This Company Turns Your Workout Into a Virtual Reality Game

A Cambridge startup is making fitness fun again.


Does your Spin class feel as boring as watching the spin cycle? A Cambridge company wants to change the way you pedal, using virtual reality.

VirZoom, founded by CEO Eric Janszen and CTO Eric Malafeew, is behind a stationary bike that transforms fitness into a virtual reality (VR) game. Equipped with controllers on the handlebars, heart rate monitors, and built-in pedal sensors that track your direction and speed, a VirZoom bike can turn a couch-bound gamer into a cyclist.

The idea for VirZoom came to Janszen in 2015, when his bike was stashed away for the winter. “I’m an avid cyclist, but I don’t like riding bicycles in the snow. VR could provide a way to ride off-season,” Janszen says.

Fast-forward a couple years, and you have the VirZoom bike. When paired with VirZoom Arcade software, which now boasts seven VR games—everything from kayaking through a duck pond to engaging in a tank battle—users can get moving without feeling like they’re exercising.  There’s also a multi-player option that allows users to compete with each other for points, and riders are invited to pitch new ideas to the game developers.

“[Users] are smiling, enjoying themselves. It’s not the type of behavior you get from someone on an exercise equipment,” Janszen says. “We’re tricking you into exercising. It’s kind of a negative way of putting it, but we saw this huge problem for individuals who needed extrinsic motivation to exercise.”

VirZoom transforms stationary bikes into gaming units using VR headsets that connect via Bluetooth.

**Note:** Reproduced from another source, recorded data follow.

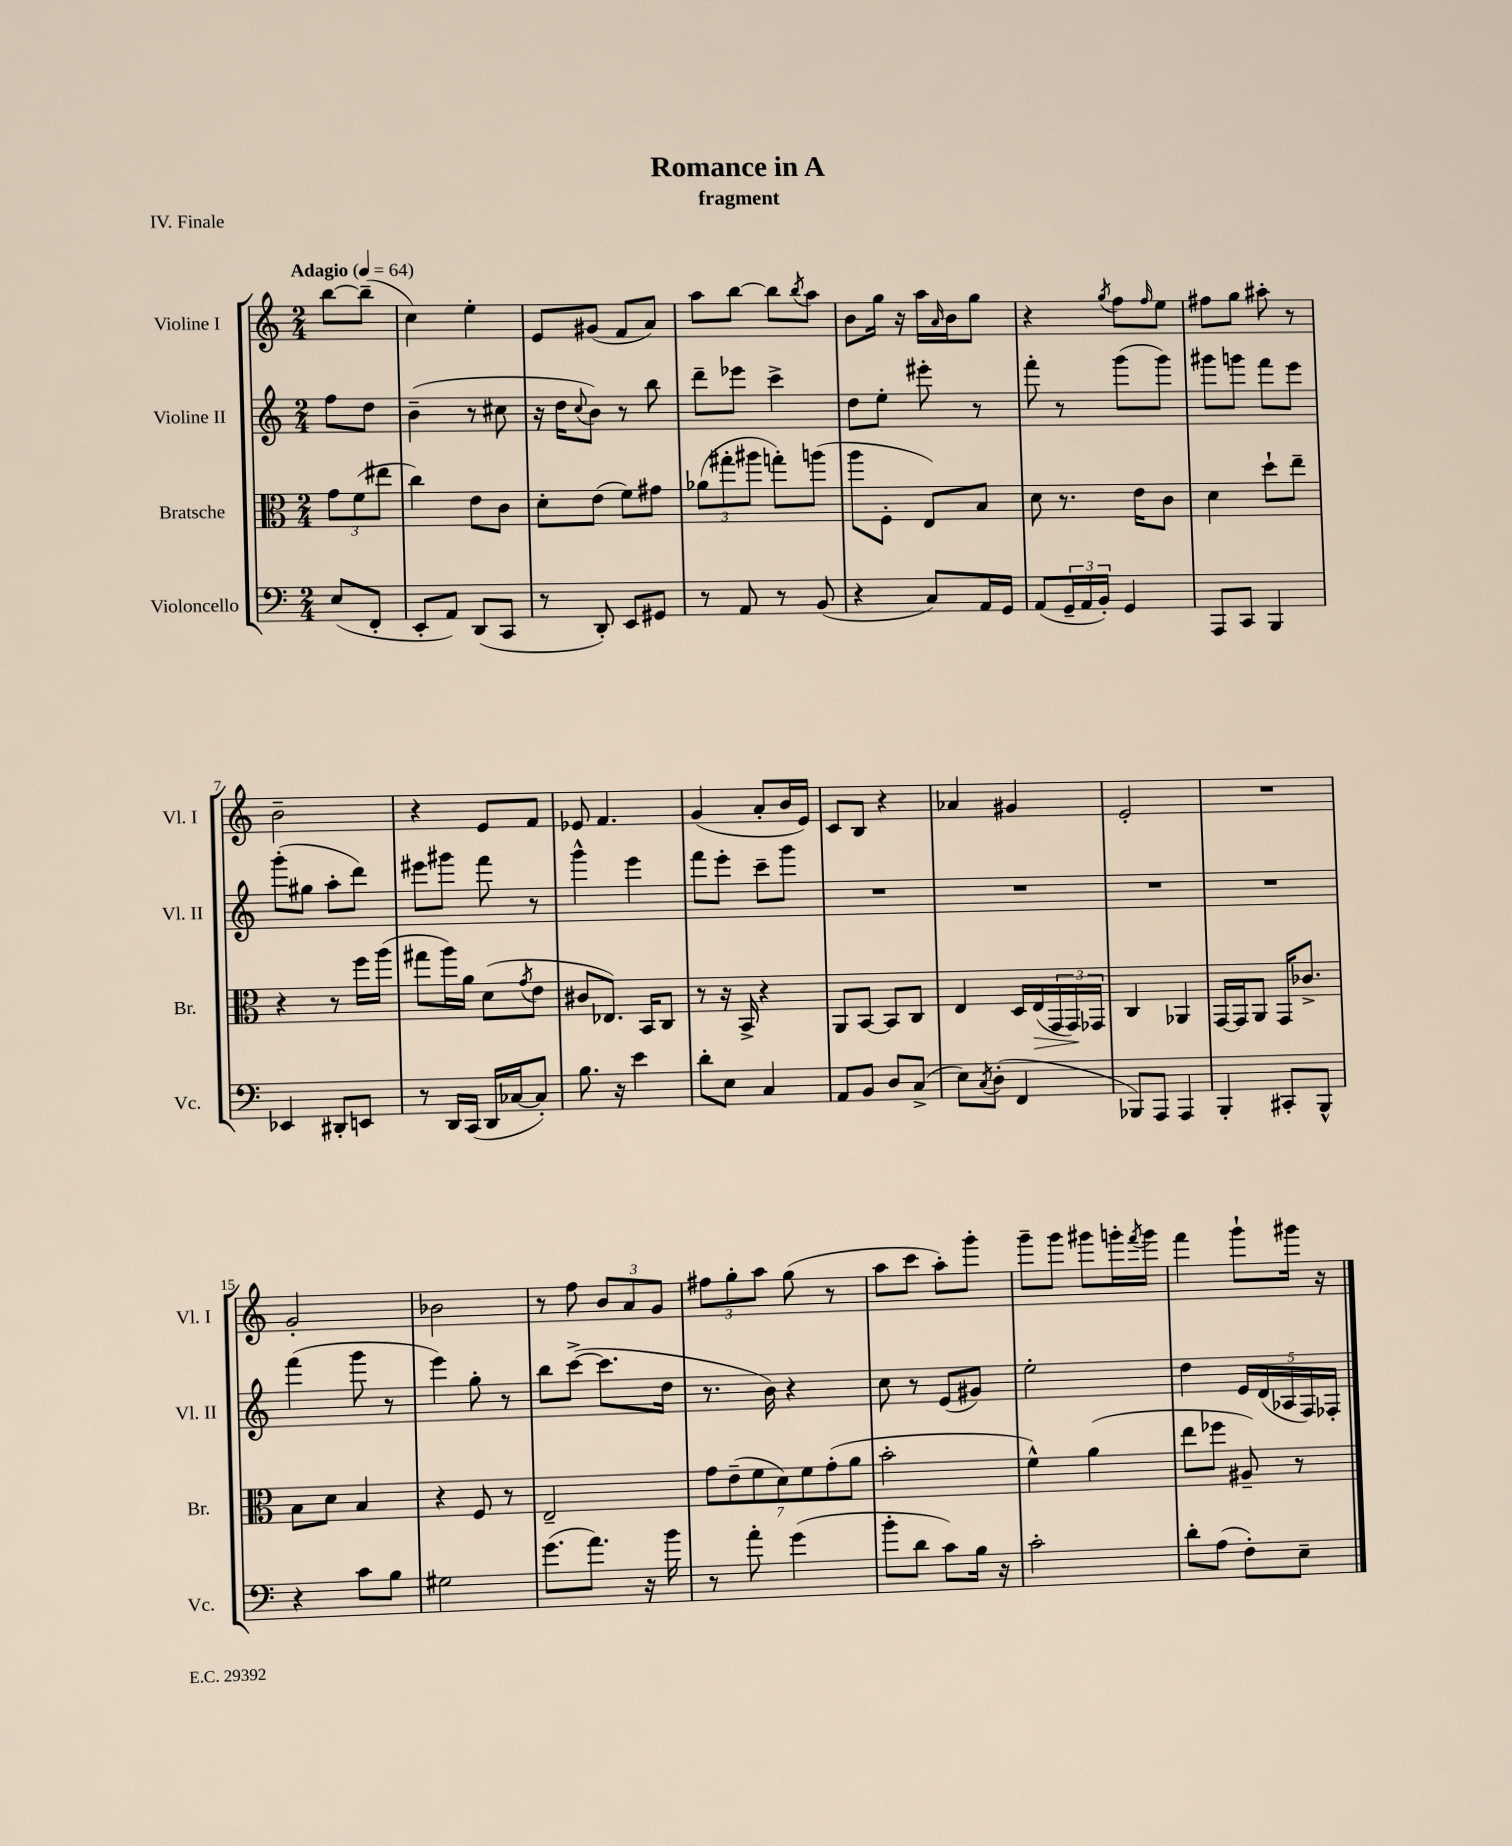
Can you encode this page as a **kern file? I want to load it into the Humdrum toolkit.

**kern	**kern	**kern	**kern
*staff4	*staff3	*staff2	*staff1
*clefF4	*clefC3	*clefG2	*clefG2
*k[]	*k[]	*k[]	*k[]
*M2/4	*M2/4	*M2/4	*M2/4
*MM64	*MM64	*MM64	*MM64
(8E	12g	8ff	[8bb
.	(12f	.	.
8FF'	.	8dd	(8bb~]
.	12ee#	.	.
=	=	=	=
8EE'	4cc)	(4b~	4cc)
8AA)	.	.	.
(8DD	8e	8r	4ee'
8CC	8c	8cc#	.
=	=	=	=
8r	8d'	16r	8e
.	.	16dd	.
.	.	8qqcc	.
8DD')	(8e	8b)	(8g#
8EE	8f)	8r	8f
8GG#	8g#	8bb	8a)
=	=	=	=
8r	(12a-	8ddd~	8aa
.	12gg#'	.	.
8AA	.	8eee-	[8bb
.	12aa#	.	.
8r	8gg')	4ccc^	8bb]
.	.	.	8qbb
(8BB	(8aa	.	8aa
=	=	=	=
4r	8aa	8dd	8b
.	8F'	8ee'	16gg
.	.	.	16r
8C)	8E)	8eee#'	16aa
.	.	.	16qqa
.	.	.	16b
16AA	8B	8r	8gg
16GG	.	.	.
=	=	=	=
(8AA	8d	8fff'	4r
24GG~	8.r	8r	.
24AA	.	.	.
24BB')	.	.	.
.	.	.	8qgg
4GG	.	(8ggg	8ff
.	16e	.	.
.	.	.	16qqff
.	8c	8ggg)	8ee
=	=	=	=
8AAA	4d	8ggg#	8ff#
8CC	.	8ggg	8gg
4BBB	8dd`	8fff	8aa#'
.	8ee~	8eee	8r
=	=	=	=
4EE-	4r	(8ggg'	2b~
.	.	8gg#	.
8DD#'	8r	8aa'	.
8EE	16ff	8ddd)	.
.	(16aa	.	.
=	=	=	=
8r	8gg#	8eee#	4r
16DD	16aa)	8ggg#	.
(16CC	16a	.	.
16DD	(8d	8fff	8e
[16C-	.	.	.
.	8qg	.	.
8C-'])	8e	8r	8f
=	=	=	=
8.B	8c#	4ggg^^	8e-
.	8.E-)	.	4.f
16r	.	.	.
4e	.	4eee	.
.	16BB	.	.
.	8C	.	.
=	=	=	=
8d'	8r	8fff	(4g
8E	16r	8eee'	.
.	16BB^	.	.
4C	4r	8ccc~	8a'
.	.	8ggg	16b
.	.	.	16e)
=	=	=	=
8AA	8AA	2r	8c
8BB	[8BB	.	8B
8D	8BB]	.	4r
(8C^	8C	.	.
=	=	=	=
8E)	4E	2r	4a-
8qC	.	.	.
(8D'	.	.	.
4FF	16D	.	4g#
.	(16E	.	.
.	24GG	.	.
.	24GG)	.	.
.	24GG-	.	.
=	=	=	=
8BBB-)	4C	2r	2e'
8AAA	.	.	.
4AAA	4AA-	.	.
=	=	=	=
4BBB'	[16GG	2r	2r
.	16GG]	.	.
.	8AA	.	.
8CC#'	16GG	.	.
.	8.c-^	.	.
8BBB^^	.	.	.
=	=	=	=
4r	8B	(4fff	2g'
.	8d	.	.
8c	4B	8ggg	.
8B	.	8r	.
=	=	=	=
2G#	4r	4eee)	2b-
.	8F	8gg'	.
.	8r	8r	.
=	=	=	=
(8.g	2E~	8bb	8r
.	.	([8ccc^	8ff
8.a)	.	.	.
.	.	8.ccc]	12b
.	.	.	12a
16r	.	.	.
.	.	.	12g
16b	.	16dd	.
=	=	=	=
8r	14g	8.r	12ff#
.	(14e~	.	.
.	.	.	12gg'
8a'	.	.	.
.	14f	.	.
.	.	.	12aa
.	.	16b)	.
.	14d)	.	.
(4g	.	4r	(8gg
.	14f	.	.
.	(14g'	.	.
.	.	.	8r
.	14a	.	.
=	=	=	=
8b'	2b'	8cc	8aa
8d	.	8r	8ccc
8c)	.	(8e	8aa')
16B	.	8g#)	8ggg'
16r	.	.	.
=	=	=	=
2c'	4f^^)	2ee'	8ggg~
.	.	.	8ggg
.	(4a	.	8ggg#
.	.	.	16ggg'
.	.	.	8qfff
.	.	.	16ggg
=	=	=	=
8d'	8ee	4dd	4fff
(8A	8ff-	.	.
8F')	8A#~)	20e	8ggg`
.	.	(20d	.
.	.	20A-	.
8E~	8r	.	16ggg#
.	.	20F)	.
.	.	.	16r
.	.	20F-'	.
==	==	==	==
*-	*-	*-	*-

Compatible headsets currently include the HTC Vive, Oculus Rift, PlayStation VR, and Gear VR, though more will be added eventually.

One of VirZoom’s latest products, the VZ Sensor, is the size of a pack of quarters and lets you turn any stationary bike into a game world. “You can get any stationary bike, maybe the one gathering dust in your basement, and turn that into a VirZoom exercise game controller,” Janszen explains.

VZ Sensor, which just launched, is now available for preorder and costs $89.

Worried about your return on investment? Janszen says in a recent survey, VirZoom users reported exercising for an average of 24 minutes each day—a marked improvement over the long-untouched exercise equipment in your basement.

Indeed, Janszen says VirZoom is aimed at the “consumer that gets a health club membership but does not use it…[users] who need extrinsic motivation. We are creating these worlds that force you to move.”

And if you do have that health club membership, you may soon see VirZoom at a gym, too. Janszen says that the company has begun a pilot program and is testing its products at gyms in the U.S., New Zealand, Hong Kong, Germany, Finland, and Turkey.